Dos 189 crimes que constavam na acusação da Operação Marquês, só 17 vão a julgamento, distribuídos por cinco dos 28 arguidos.
Dos 28 arguidos, dos quais 19 pessoas individuais e nove empresas, o juiz de instrução criminal, Ivo Rosa, decidiu mandar para julgamento o ex-primeiro ministro José Sócrates, o seu amigo e empresário Carlos Santos Silva, o ex-ministro Armando Vara e o banqueiro Ricardo Salgado, todos por crimes económicos e financeiros.
Durante a leitura da decisão instrutória do processo Operação Marquês, que decorreu hoje à tarde, durante mais de três horas no Campus da Justiça, em Lisboa, Ivo Rosa decidiu, ainda, ilibar José Sócrates, Carlos Santos Silva, Joaquim Barroca, Ricardo Salgado, Zeinal Bava, Henrique Granadeiro, Armando Vara e Rui Horta e Costa dos crimes de corrupção que estavam acusados.

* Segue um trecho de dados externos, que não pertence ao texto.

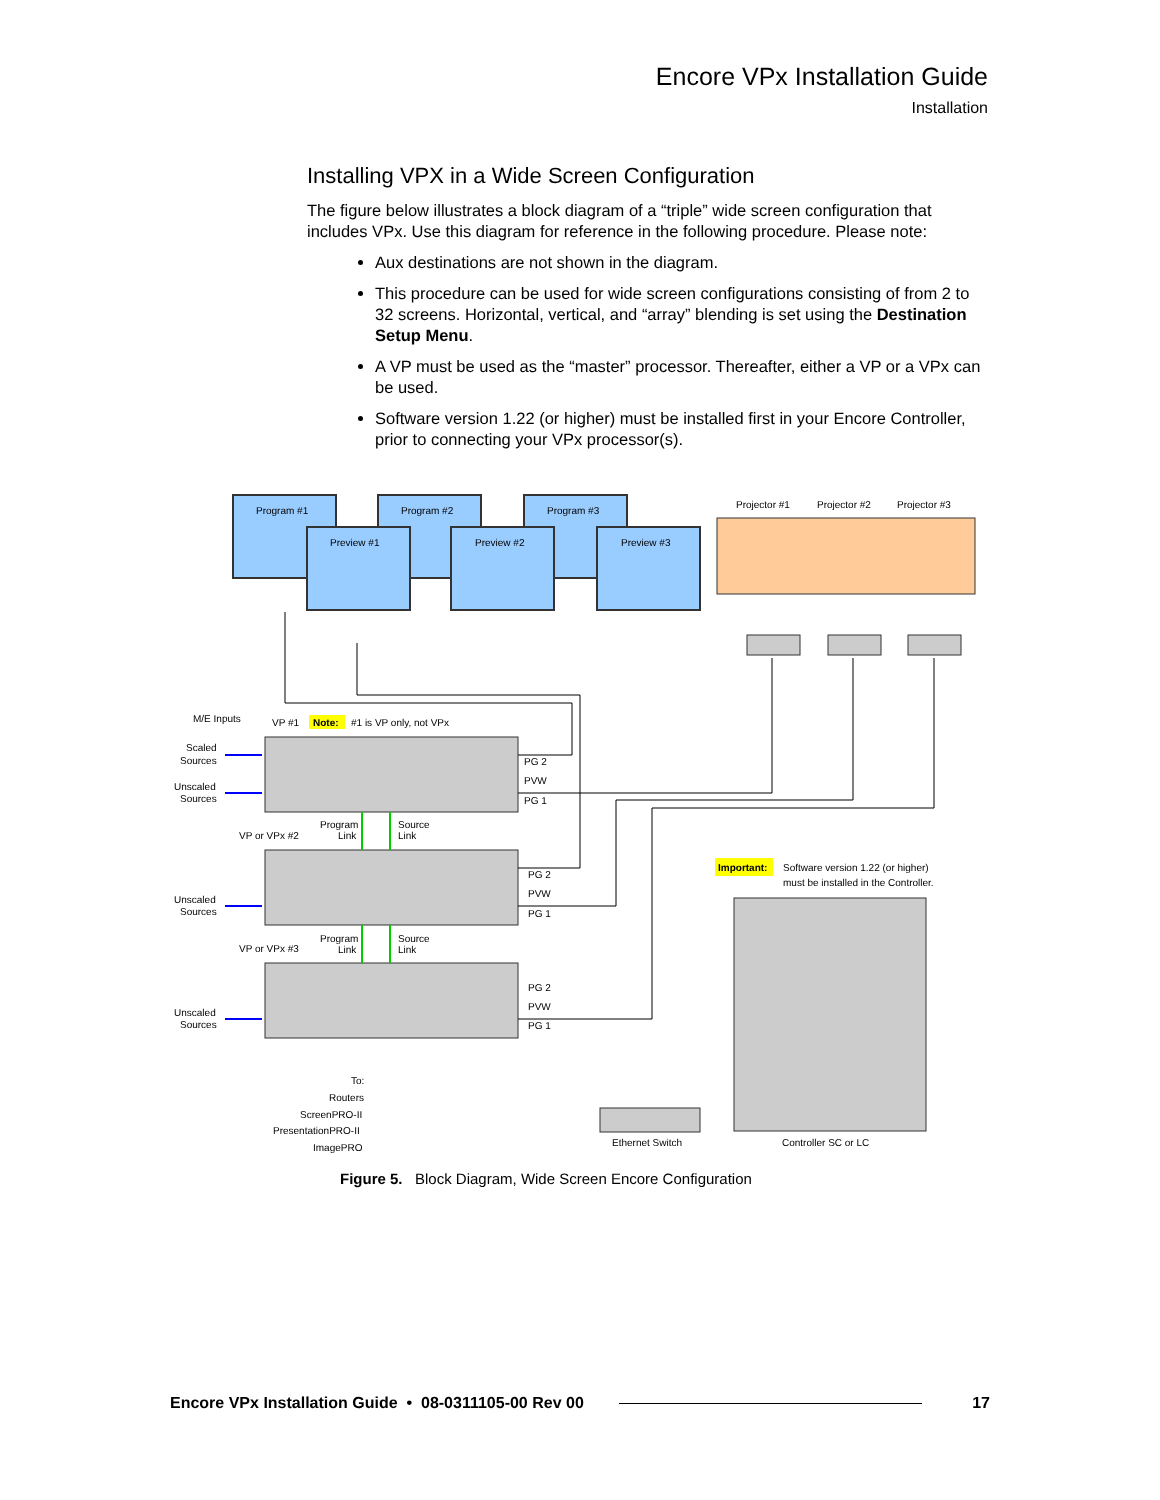Encore VPx Installation Guide
Installation
Installing VPX in a Wide Screen Configuration
The figure below illustrates a block diagram of a “triple” wide screen configuration that includes VPx. Use this diagram for reference in the following procedure. Please note:
Aux destinations are not shown in the diagram.
This procedure can be used for wide screen configurations consisting of from 2 to 32 screens. Horizontal, vertical, and “array” blending is set using the Destination Setup Menu.
A VP must be used as the “master” processor. Thereafter, either a VP or a VPx can be used.
Software version 1.22 (or higher) must be installed first in your Encore Controller, prior to connecting your VPx processor(s).
Program #1
Program #2
Program #3
Preview #1
Preview #2
Preview #3
Projector #1
Projector #2
Projector #3
M/E Inputs
VP #1
Note:
#1 is VP only, not VPx
Scaled
Sources
Unscaled
Sources
Unscaled
Sources
Unscaled
Sources
VP or VPx #2
VP or VPx #3
Program
Link
Source
Link
Program
Link
Source
Link
PG 2
PVW
PG 1
PG 2
PVW
PG 1
PG 2
PVW
PG 1
Important:
Software version 1.22 (or higher)
must be installed in the Controller.
To:
Routers
ScreenPRO-II
PresentationPRO-II
ImagePRO
Ethernet Switch
Controller SC or LC
Figure 5. Block Diagram, Wide Screen Encore Configuration
Encore VPx Installation Guide • 08-0311105-00 Rev 00 17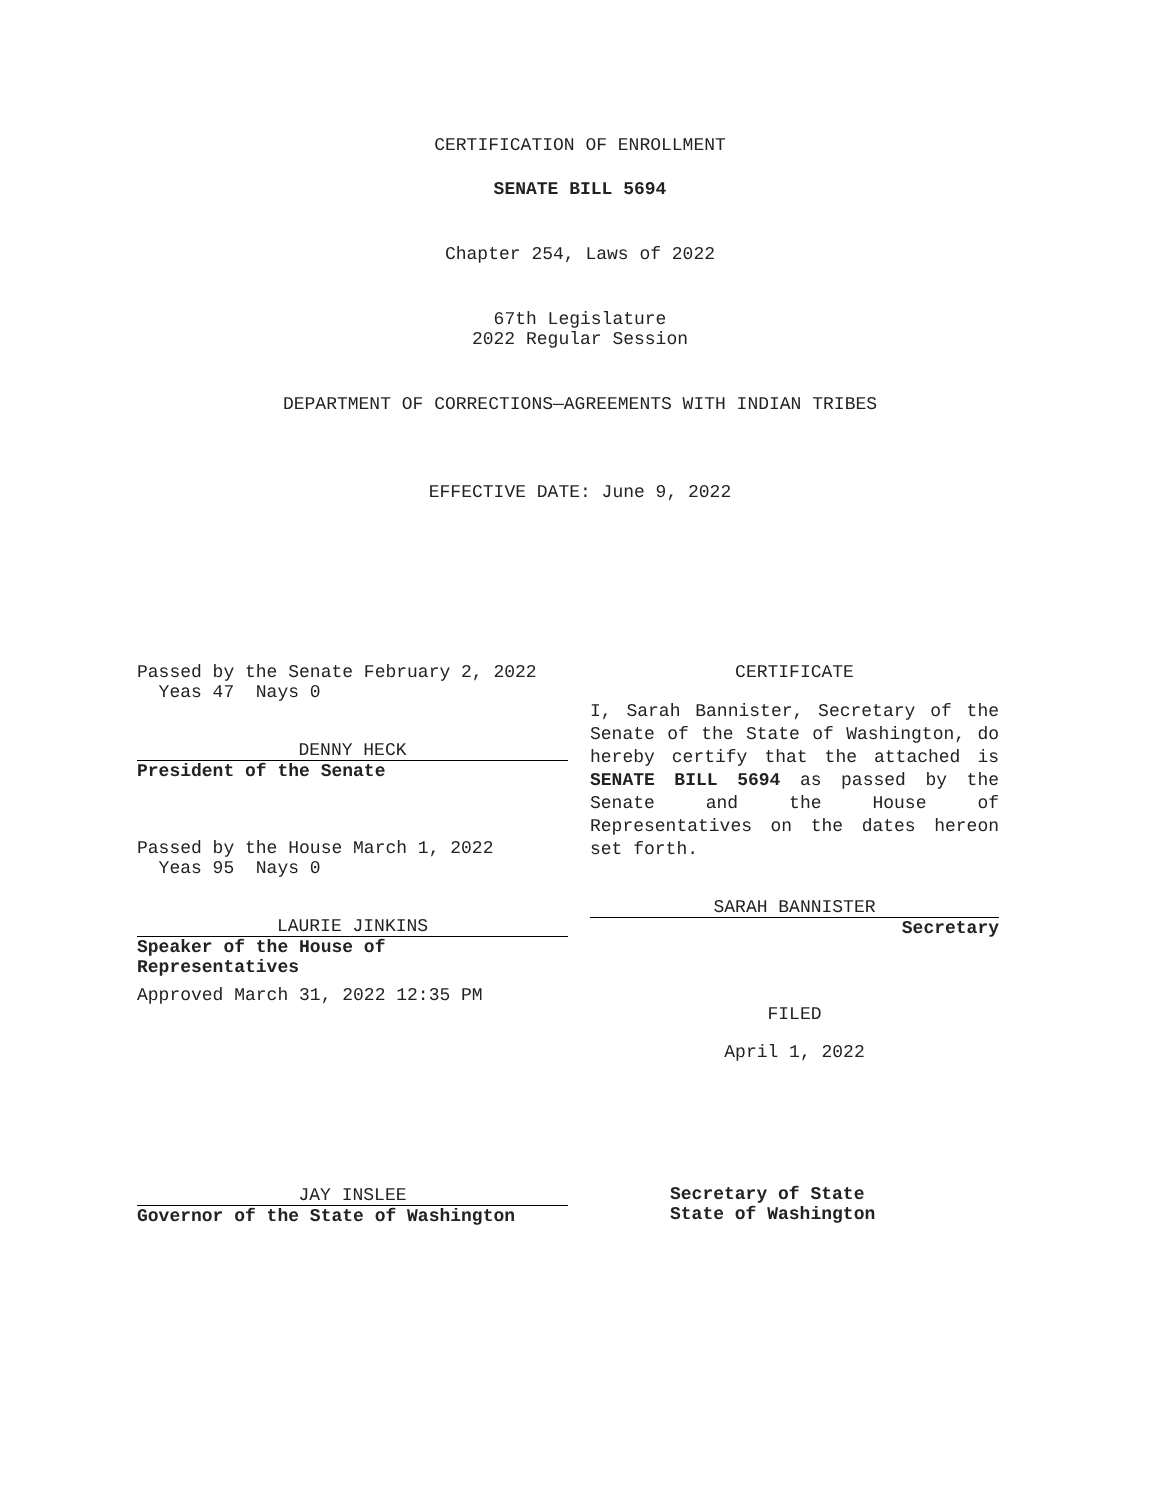CERTIFICATION OF ENROLLMENT
SENATE BILL 5694
Chapter 254, Laws of 2022
67th Legislature
2022 Regular Session
DEPARTMENT OF CORRECTIONS—AGREEMENTS WITH INDIAN TRIBES
EFFECTIVE DATE: June 9, 2022
Passed by the Senate February 2, 2022
Yeas 47 Nays 0
DENNY HECK
President of the Senate
Passed by the House March 1, 2022
Yeas 95 Nays 0
LAURIE JINKINS
Speaker of the House of
Representatives
Approved March 31, 2022 12:35 PM
JAY INSLEE
Governor of the State of Washington
CERTIFICATE
I, Sarah Bannister, Secretary of the Senate of the State of Washington, do hereby certify that the attached is SENATE BILL 5694 as passed by the Senate and the House of Representatives on the dates hereon set forth.
SARAH BANNISTER
Secretary
FILED
April 1, 2022
Secretary of State
State of Washington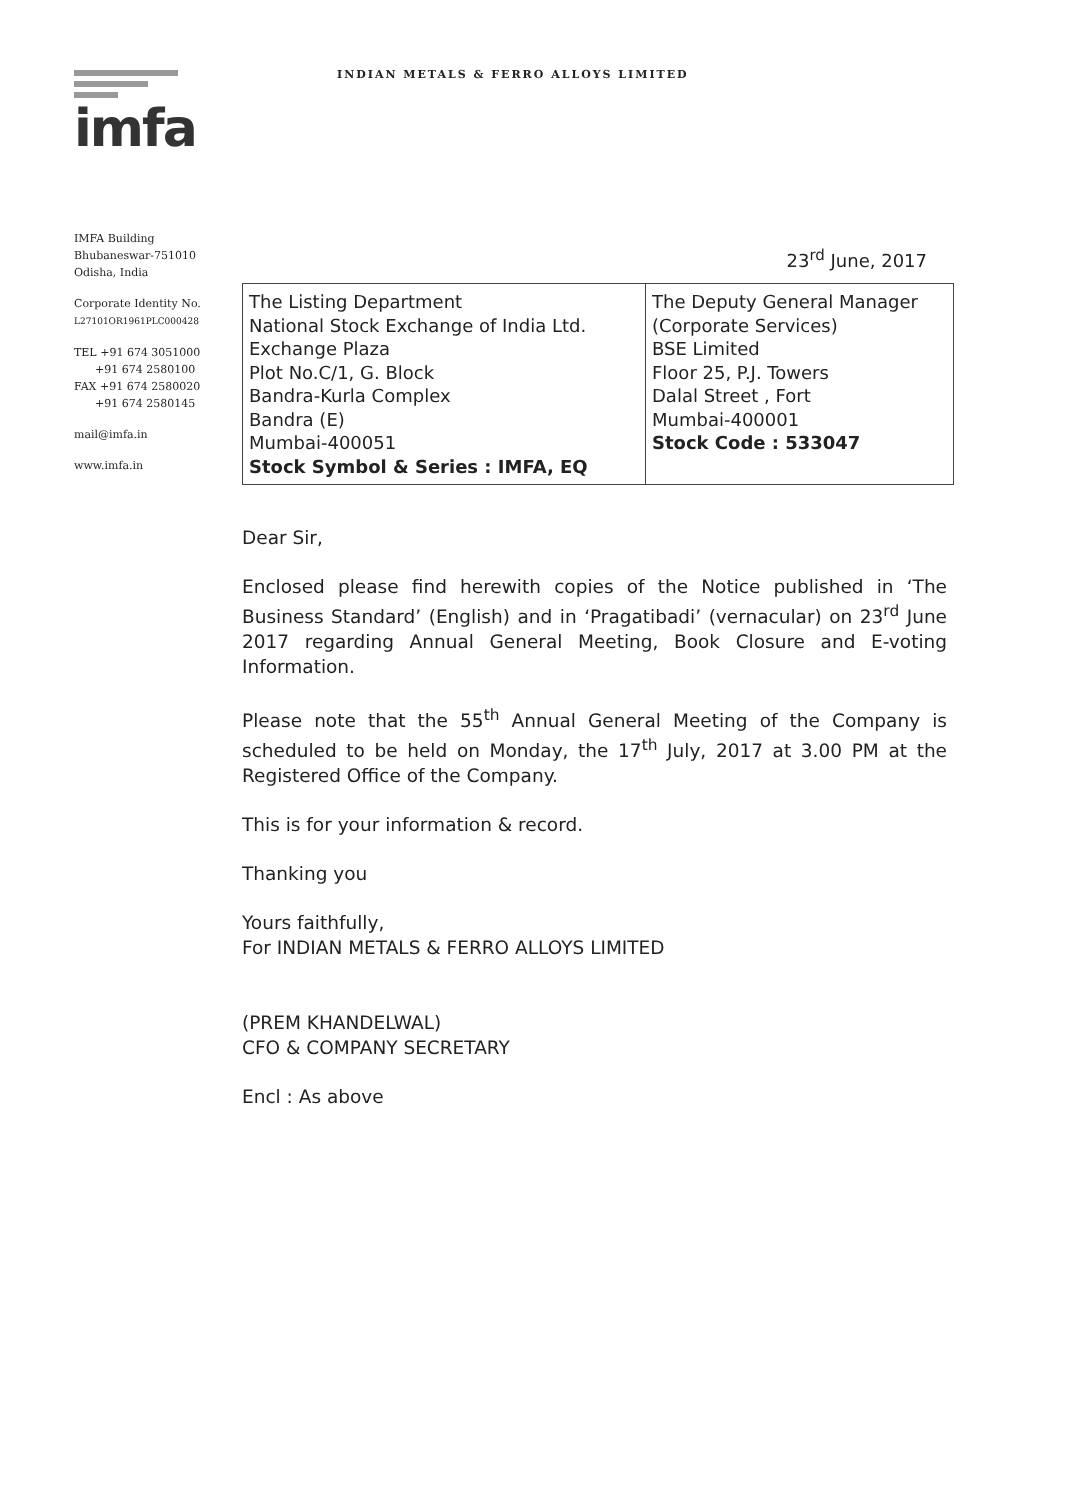imfa
INDIAN METALS & FERRO ALLOYS LIMITED
IMFA Building
Bhubaneswar-751010
Odisha, India
Corporate Identity No.
L27101OR1961PLC000428
TEL +91 674 3051000
+91 674 2580100
FAX +91 674 2580020
+91 674 2580145
mail@imfa.in
www.imfa.in
23<sup>rd</sup> June, 2017
| The Listing Department National Stock Exchange of India Ltd. Exchange Plaza Plot No.C/1, G. Block Bandra-Kurla Complex Bandra (E) Mumbai-400051 Stock Symbol & Series : IMFA, EQ | The Deputy General Manager (Corporate Services) BSE Limited Floor 25, P.J. Towers Dalal Street , Fort Mumbai-400001 Stock Code : 533047 |
Dear Sir,
Enclosed please find herewith copies of the Notice published in ‘The Business Standard’ (English) and in ‘Pragatibadi’ (vernacular) on 23<sup>rd</sup> June 2017 regarding Annual General Meeting, Book Closure and E-voting Information.
Please note that the 55<sup>th</sup> Annual General Meeting of the Company is scheduled to be held on Monday, the 17<sup>th</sup> July, 2017 at 3.00 PM at the Registered Office of the Company.
This is for your information & record.
Thanking you
Yours faithfully,
For INDIAN METALS & FERRO ALLOYS LIMITED
(PREM KHANDELWAL)
CFO & COMPANY SECRETARY
Encl : As above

Seis anos após ter sido detido no aeroporto de Lisboa, o ex-primeiro-ministro José Sócrates e os outros 27 arguidos da Operação Marquês ficaram hoje a saber por que crimes são ou não pronunciados.
À saída do Campus de Justiça, e depois de saber que vai a julgamento por branqueamento de capitais e falsificação de documentos, José Sócrates afirmou que vai defender-se.
“O juiz decidiu levar-me a julgamento por três crimes de branqueamento e eu quero dizer, em primeiro lugar, que isso não é verdade e que me vou defender”.